> DIRECTIONS FOR THIS TASK
Below are the records; extract from them the line containing "pinky dip: (222, 285)" to the line containing "thumb tip: (502, 394)", both lines included, exactly and with no pictures.

> RECORD SET

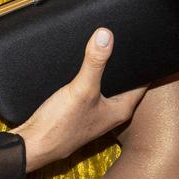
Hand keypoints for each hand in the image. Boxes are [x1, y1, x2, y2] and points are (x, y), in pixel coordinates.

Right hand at [10, 28, 146, 171]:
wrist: (34, 144)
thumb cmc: (62, 125)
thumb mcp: (81, 89)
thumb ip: (95, 62)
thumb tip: (106, 35)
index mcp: (121, 110)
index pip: (142, 82)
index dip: (144, 64)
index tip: (144, 45)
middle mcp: (111, 112)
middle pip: (124, 83)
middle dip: (124, 65)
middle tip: (124, 41)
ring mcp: (95, 113)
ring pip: (107, 87)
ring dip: (106, 72)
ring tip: (103, 50)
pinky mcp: (79, 112)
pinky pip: (91, 90)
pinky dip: (90, 78)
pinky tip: (81, 69)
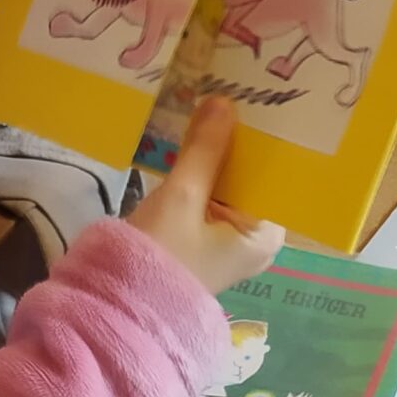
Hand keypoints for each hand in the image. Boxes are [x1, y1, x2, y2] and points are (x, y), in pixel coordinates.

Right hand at [128, 98, 282, 295]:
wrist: (118, 306)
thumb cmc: (159, 256)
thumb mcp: (183, 196)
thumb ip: (205, 148)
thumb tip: (224, 101)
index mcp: (266, 233)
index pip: (277, 174)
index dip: (267, 137)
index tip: (260, 98)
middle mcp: (257, 238)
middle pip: (254, 177)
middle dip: (240, 140)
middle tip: (234, 90)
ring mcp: (231, 240)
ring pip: (232, 184)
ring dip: (220, 154)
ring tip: (215, 105)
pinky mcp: (207, 239)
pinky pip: (215, 197)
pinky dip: (206, 173)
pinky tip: (197, 140)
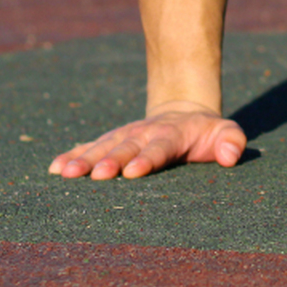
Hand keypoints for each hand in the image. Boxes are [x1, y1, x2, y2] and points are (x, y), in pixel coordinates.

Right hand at [48, 104, 246, 179]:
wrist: (182, 112)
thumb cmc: (206, 132)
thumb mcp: (226, 132)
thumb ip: (231, 142)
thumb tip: (230, 155)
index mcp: (171, 135)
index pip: (158, 148)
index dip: (146, 159)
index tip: (131, 172)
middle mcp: (143, 133)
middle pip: (125, 147)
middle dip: (108, 161)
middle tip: (92, 175)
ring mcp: (124, 135)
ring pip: (102, 146)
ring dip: (83, 160)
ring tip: (64, 173)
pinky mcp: (111, 140)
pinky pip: (89, 146)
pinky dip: (72, 155)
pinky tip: (54, 168)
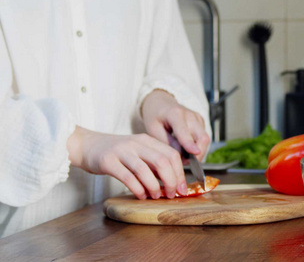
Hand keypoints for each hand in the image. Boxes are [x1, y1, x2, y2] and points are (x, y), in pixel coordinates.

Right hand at [67, 126, 186, 198]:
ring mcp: (122, 151)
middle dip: (171, 181)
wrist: (87, 145)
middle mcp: (136, 143)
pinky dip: (137, 189)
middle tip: (172, 194)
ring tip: (157, 196)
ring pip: (145, 170)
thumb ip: (153, 163)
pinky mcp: (108, 161)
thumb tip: (173, 181)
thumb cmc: (116, 153)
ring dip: (154, 186)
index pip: (171, 154)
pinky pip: (127, 177)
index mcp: (147, 140)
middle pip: (162, 161)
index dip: (180, 173)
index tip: (183, 188)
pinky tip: (141, 196)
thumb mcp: (138, 152)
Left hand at [141, 89, 210, 160]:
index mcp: (175, 114)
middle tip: (186, 162)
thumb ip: (167, 143)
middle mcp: (190, 115)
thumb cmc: (155, 117)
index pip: (185, 132)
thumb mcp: (153, 129)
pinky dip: (197, 146)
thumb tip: (181, 156)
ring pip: (205, 139)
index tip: (195, 153)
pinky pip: (203, 138)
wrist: (161, 103)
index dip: (190, 144)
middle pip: (203, 137)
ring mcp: (198, 118)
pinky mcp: (201, 121)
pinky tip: (186, 148)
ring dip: (197, 151)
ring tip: (184, 156)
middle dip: (198, 153)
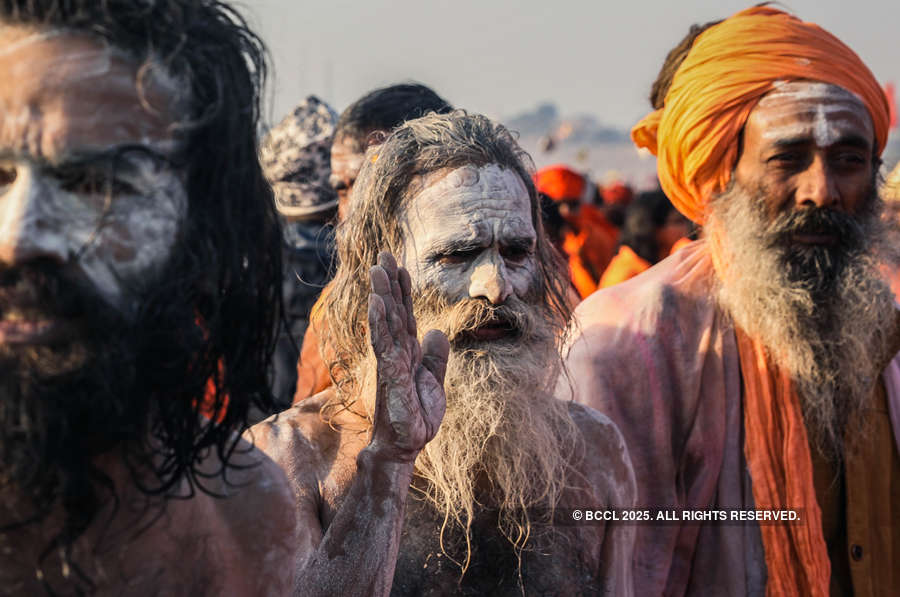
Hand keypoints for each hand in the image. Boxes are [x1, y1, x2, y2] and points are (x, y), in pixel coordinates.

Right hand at [367, 251, 448, 462]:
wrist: (406, 447)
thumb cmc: (416, 419)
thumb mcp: (434, 382)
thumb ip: (435, 357)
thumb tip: (436, 331)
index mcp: (408, 353)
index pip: (406, 315)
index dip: (403, 290)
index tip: (399, 264)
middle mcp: (397, 353)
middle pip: (393, 311)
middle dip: (389, 282)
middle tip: (384, 253)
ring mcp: (390, 362)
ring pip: (386, 322)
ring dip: (381, 294)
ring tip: (377, 268)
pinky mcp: (389, 374)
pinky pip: (383, 343)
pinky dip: (379, 322)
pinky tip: (376, 302)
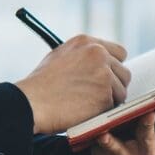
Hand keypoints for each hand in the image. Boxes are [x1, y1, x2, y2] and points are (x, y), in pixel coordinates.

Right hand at [14, 34, 131, 135]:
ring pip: (121, 91)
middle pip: (124, 72)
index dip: (113, 67)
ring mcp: (104, 74)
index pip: (119, 52)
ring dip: (109, 100)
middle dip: (114, 85)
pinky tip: (85, 111)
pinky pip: (114, 106)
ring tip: (87, 105)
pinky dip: (102, 112)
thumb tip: (100, 63)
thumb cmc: (40, 85)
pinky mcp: (105, 94)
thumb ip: (82, 56)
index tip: (105, 78)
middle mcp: (98, 53)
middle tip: (98, 96)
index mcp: (87, 42)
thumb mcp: (60, 57)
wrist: (31, 102)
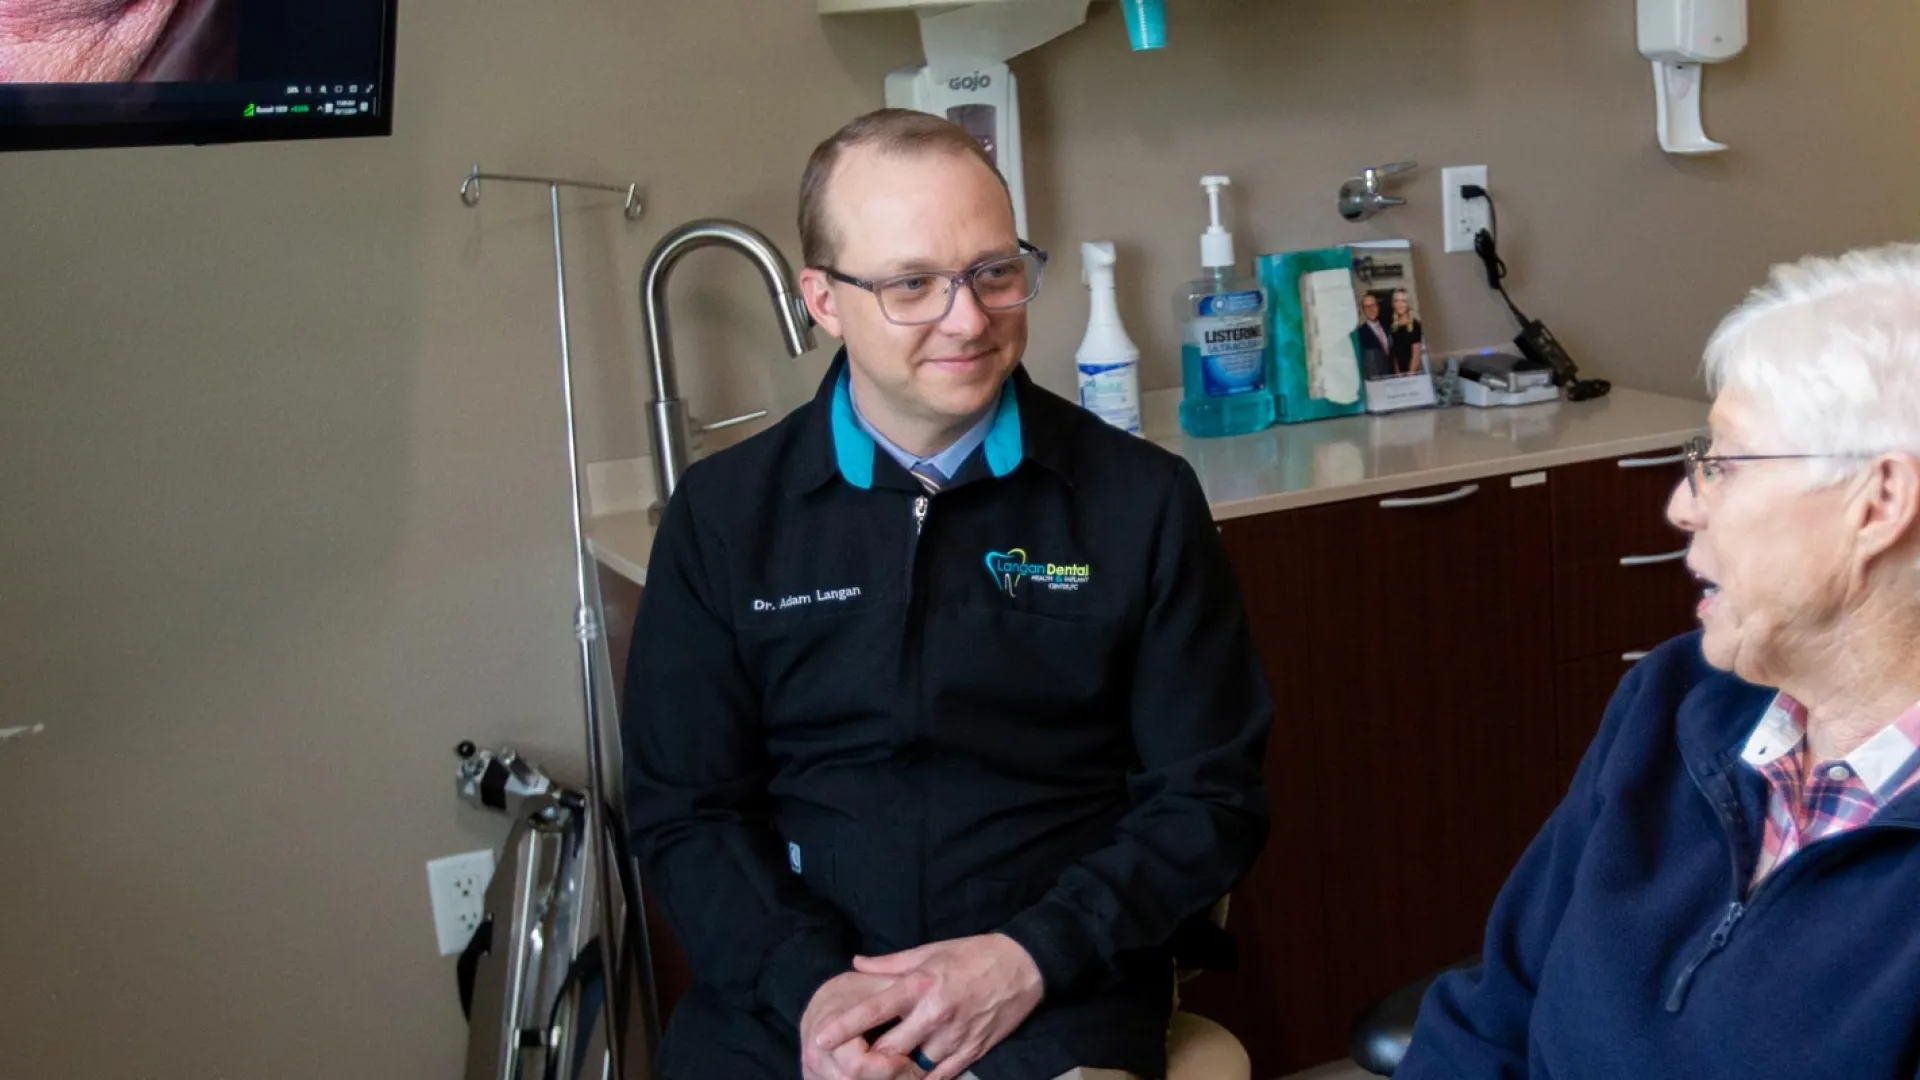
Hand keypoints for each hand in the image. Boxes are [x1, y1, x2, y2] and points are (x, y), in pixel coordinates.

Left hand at [814, 934, 1043, 1079]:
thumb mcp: (930, 950)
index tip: (820, 1038)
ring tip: (879, 1074)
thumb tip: (856, 964)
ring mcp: (954, 1036)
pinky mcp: (973, 1051)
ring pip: (914, 1068)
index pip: (874, 1010)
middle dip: (868, 1060)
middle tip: (851, 1064)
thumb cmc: (973, 954)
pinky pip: (941, 1076)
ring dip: (895, 1073)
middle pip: (889, 1049)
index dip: (844, 1026)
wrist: (1024, 966)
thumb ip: (890, 964)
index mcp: (920, 984)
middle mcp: (934, 1013)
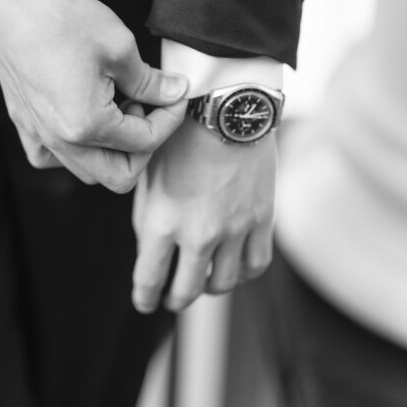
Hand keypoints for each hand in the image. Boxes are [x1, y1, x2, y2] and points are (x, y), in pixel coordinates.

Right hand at [0, 0, 187, 191]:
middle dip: (144, 146)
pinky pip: (54, 157)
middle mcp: (60, 140)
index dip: (170, 117)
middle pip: (119, 175)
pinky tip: (86, 118)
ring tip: (120, 107)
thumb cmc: (58, 18)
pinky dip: (77, 150)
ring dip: (113, 150)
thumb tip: (174, 93)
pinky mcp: (24, 123)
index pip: (145, 142)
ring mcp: (38, 134)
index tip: (177, 94)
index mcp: (87, 125)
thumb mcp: (119, 46)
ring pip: (88, 171)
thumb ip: (150, 81)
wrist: (8, 3)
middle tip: (151, 109)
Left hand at [131, 112, 275, 312]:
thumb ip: (147, 216)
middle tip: (172, 297)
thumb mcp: (148, 173)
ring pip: (222, 284)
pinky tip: (234, 264)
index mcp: (160, 222)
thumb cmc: (179, 133)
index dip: (145, 297)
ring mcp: (233, 230)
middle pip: (185, 292)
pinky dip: (244, 271)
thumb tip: (150, 249)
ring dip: (209, 287)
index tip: (145, 301)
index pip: (149, 280)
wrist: (224, 105)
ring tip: (204, 280)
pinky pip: (255, 265)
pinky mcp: (261, 219)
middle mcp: (197, 234)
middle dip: (174, 299)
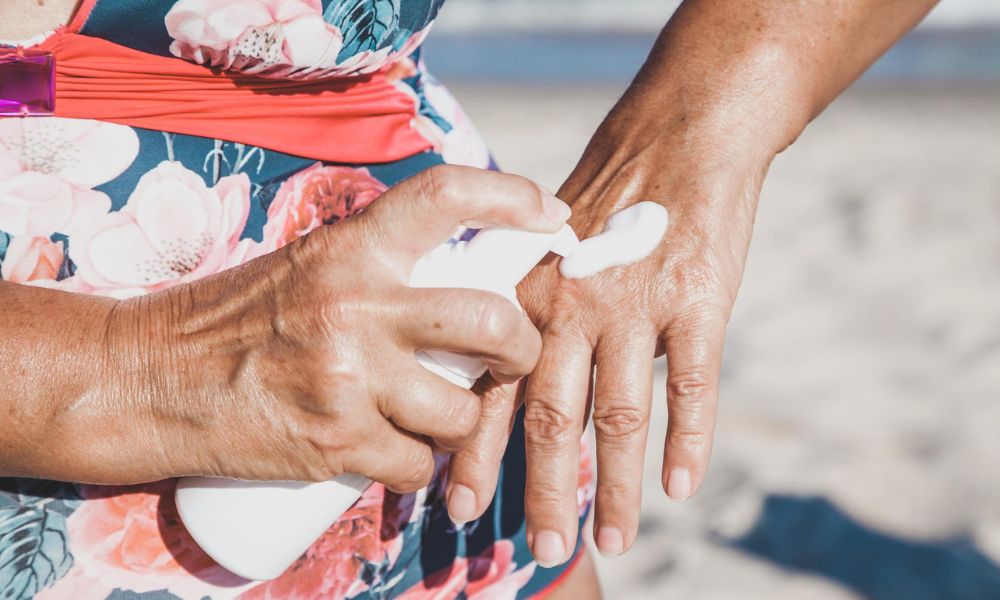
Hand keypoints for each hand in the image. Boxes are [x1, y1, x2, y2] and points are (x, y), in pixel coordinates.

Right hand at [71, 166, 570, 486]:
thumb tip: (463, 277)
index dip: (511, 197)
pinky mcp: (335, 441)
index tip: (551, 215)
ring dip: (464, 421)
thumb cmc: (234, 317)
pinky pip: (419, 464)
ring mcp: (349, 377)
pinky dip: (421, 468)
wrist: (151, 378)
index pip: (445, 197)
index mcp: (352, 248)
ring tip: (437, 414)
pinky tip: (400, 456)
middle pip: (492, 323)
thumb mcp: (309, 267)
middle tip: (512, 356)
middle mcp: (357, 306)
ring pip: (462, 410)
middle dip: (522, 347)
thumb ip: (378, 267)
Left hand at [446, 111, 766, 562]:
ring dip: (619, 486)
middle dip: (545, 490)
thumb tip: (499, 380)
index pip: (491, 387)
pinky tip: (684, 485)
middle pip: (554, 417)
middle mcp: (574, 307)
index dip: (473, 453)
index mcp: (528, 296)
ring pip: (621, 414)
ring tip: (617, 539)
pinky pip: (694, 384)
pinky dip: (689, 439)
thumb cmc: (604, 197)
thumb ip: (522, 310)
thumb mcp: (540, 244)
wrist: (680, 136)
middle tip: (542, 549)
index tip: (459, 508)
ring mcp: (637, 306)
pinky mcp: (698, 302)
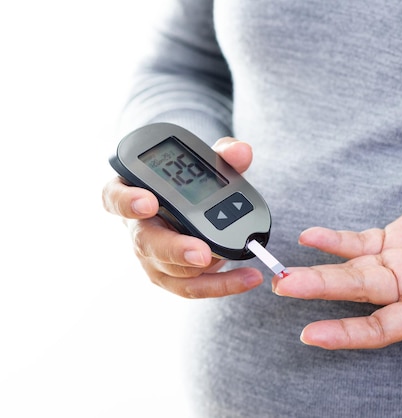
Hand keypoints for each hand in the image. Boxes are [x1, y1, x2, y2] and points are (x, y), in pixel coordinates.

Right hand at [102, 137, 263, 297]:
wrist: (195, 210)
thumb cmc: (191, 185)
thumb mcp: (205, 164)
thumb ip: (222, 155)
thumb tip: (240, 152)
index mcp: (133, 193)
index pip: (115, 197)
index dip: (127, 201)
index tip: (149, 201)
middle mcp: (138, 229)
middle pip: (146, 242)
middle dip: (175, 249)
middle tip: (202, 252)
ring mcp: (152, 257)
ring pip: (171, 270)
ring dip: (203, 270)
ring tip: (236, 265)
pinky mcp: (172, 277)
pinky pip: (193, 287)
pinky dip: (222, 285)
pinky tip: (247, 278)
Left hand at [273, 162, 401, 351]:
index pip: (382, 328)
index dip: (347, 334)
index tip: (311, 334)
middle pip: (358, 296)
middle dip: (321, 292)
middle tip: (283, 288)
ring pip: (354, 269)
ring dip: (320, 268)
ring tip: (285, 269)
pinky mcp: (400, 234)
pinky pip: (361, 240)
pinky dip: (337, 240)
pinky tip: (312, 236)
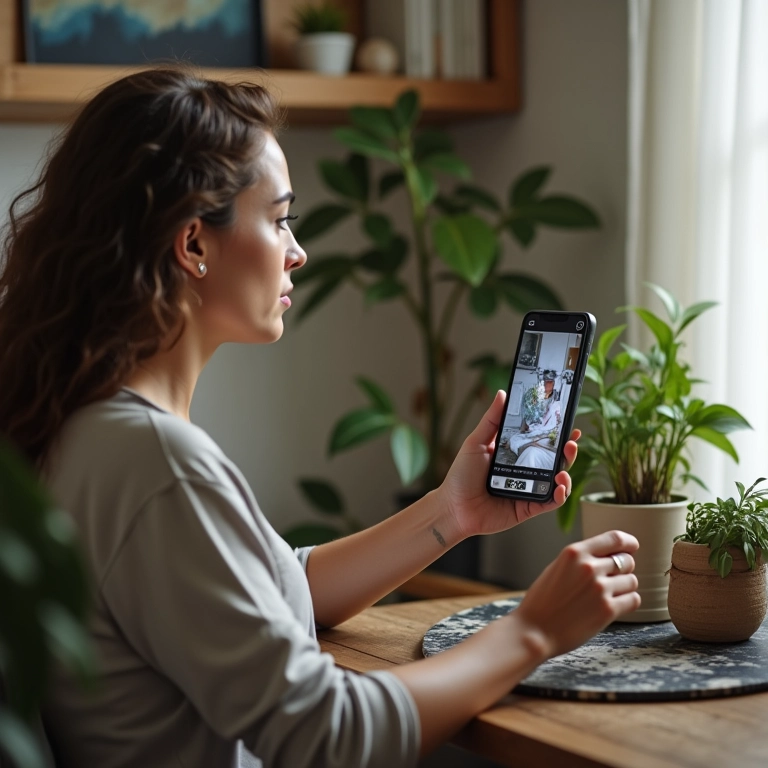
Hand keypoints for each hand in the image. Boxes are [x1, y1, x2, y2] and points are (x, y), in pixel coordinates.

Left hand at [437, 390, 579, 539]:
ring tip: (563, 466)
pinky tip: (560, 486)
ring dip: (566, 472)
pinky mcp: (529, 507)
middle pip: (554, 460)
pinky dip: (560, 495)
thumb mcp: (475, 443)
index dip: (556, 432)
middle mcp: (525, 471)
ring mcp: (529, 489)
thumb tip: (502, 394)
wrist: (453, 507)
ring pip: (557, 481)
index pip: (540, 440)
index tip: (567, 422)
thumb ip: (491, 420)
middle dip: (567, 450)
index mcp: (514, 453)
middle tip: (570, 442)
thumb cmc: (461, 476)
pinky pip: (550, 502)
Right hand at [513, 530, 640, 658]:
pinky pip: (633, 600)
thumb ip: (581, 559)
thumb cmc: (543, 601)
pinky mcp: (607, 610)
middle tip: (611, 580)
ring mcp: (599, 588)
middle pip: (626, 560)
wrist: (534, 630)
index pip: (614, 538)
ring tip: (606, 596)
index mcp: (574, 552)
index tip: (632, 547)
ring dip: (624, 588)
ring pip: (632, 581)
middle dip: (623, 569)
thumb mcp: (557, 567)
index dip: (628, 543)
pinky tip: (612, 607)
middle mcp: (589, 567)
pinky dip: (627, 603)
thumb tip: (610, 555)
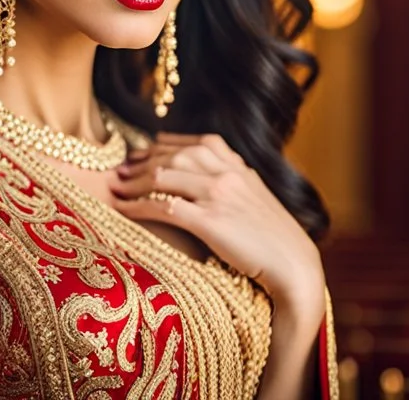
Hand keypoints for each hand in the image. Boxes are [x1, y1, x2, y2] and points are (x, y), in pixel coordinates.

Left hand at [109, 132, 324, 322]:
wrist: (293, 265)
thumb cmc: (274, 238)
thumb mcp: (256, 198)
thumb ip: (234, 181)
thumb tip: (205, 177)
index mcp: (239, 166)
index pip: (195, 143)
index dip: (164, 145)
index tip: (142, 152)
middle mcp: (227, 174)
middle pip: (174, 156)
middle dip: (142, 161)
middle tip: (120, 169)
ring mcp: (218, 196)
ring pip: (164, 176)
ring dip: (134, 181)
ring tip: (115, 187)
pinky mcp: (210, 221)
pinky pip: (163, 207)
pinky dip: (137, 206)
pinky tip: (122, 210)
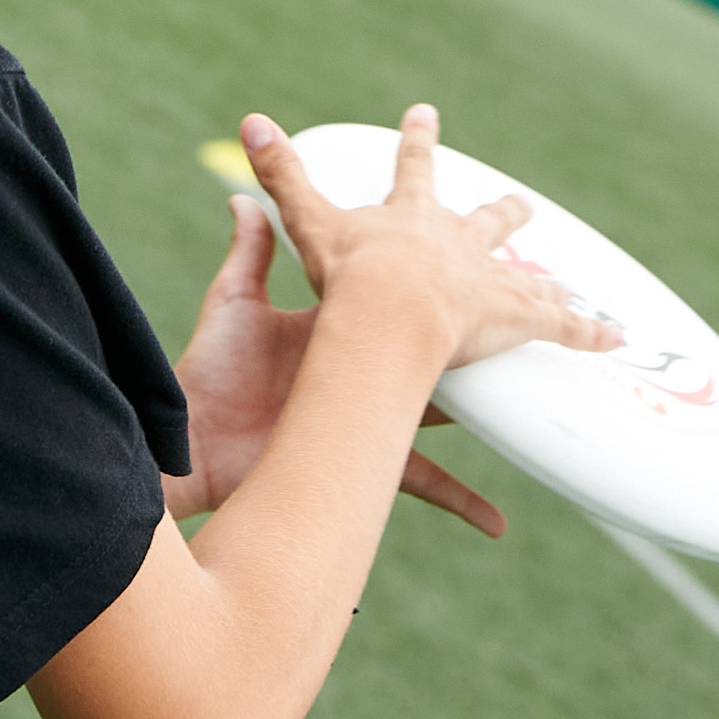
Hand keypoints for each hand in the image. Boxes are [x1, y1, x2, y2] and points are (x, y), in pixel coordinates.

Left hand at [168, 191, 510, 535]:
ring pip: (442, 412)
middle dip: (474, 337)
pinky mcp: (365, 458)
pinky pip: (424, 483)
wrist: (191, 442)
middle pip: (432, 351)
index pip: (391, 300)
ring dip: (485, 412)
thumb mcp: (234, 303)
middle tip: (525, 316)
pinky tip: (496, 520)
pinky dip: (462, 500)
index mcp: (336, 331)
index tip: (464, 257)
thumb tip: (248, 198)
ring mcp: (368, 415)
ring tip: (528, 403)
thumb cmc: (208, 373)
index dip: (426, 283)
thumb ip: (251, 252)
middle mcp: (360, 371)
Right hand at [242, 102, 623, 375]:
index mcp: (412, 218)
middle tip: (521, 202)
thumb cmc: (351, 274)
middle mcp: (458, 244)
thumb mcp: (308, 222)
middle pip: (487, 221)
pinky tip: (614, 338)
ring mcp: (490, 280)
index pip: (415, 167)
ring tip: (568, 289)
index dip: (417, 139)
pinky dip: (587, 332)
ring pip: (526, 276)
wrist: (390, 312)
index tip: (426, 113)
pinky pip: (559, 328)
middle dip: (503, 211)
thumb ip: (281, 176)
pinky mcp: (516, 318)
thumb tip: (251, 123)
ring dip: (546, 282)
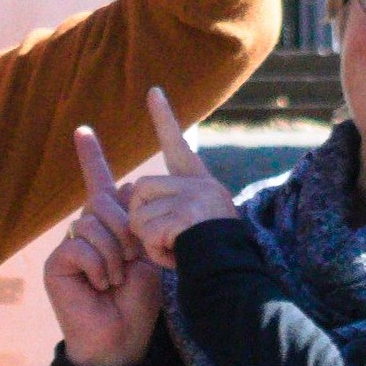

> THE COMPLETED TASK
pinky dip: (222, 285)
pinky tip: (247, 278)
Left hand at [273, 162, 401, 351]:
index pip: (382, 328)
index dip: (347, 334)
index tip: (311, 334)
middle pip: (358, 296)
middle dip: (321, 292)
middle tip: (283, 288)
ring pip: (354, 269)
ring dip: (320, 268)
ring tip: (285, 269)
pinky mcp: (400, 234)
pinky pip: (361, 240)
pinky dip: (337, 240)
pinky tip: (312, 236)
Hand keypoints for each hand in the image. Boxes are [x1, y1, x2, y2] and points are (x, y), in pixel coordinates.

Left hand at [437, 390, 579, 539]:
ring tip: (563, 466)
pinky tip: (560, 486)
ring dip: (566, 472)
pinky mcp: (529, 507)
middle pip: (554, 460)
pinky dip: (560, 495)
thumb mcp: (475, 443)
index dip: (556, 432)
middle mcp: (525, 471)
ring mcp: (529, 489)
thumb tip: (502, 394)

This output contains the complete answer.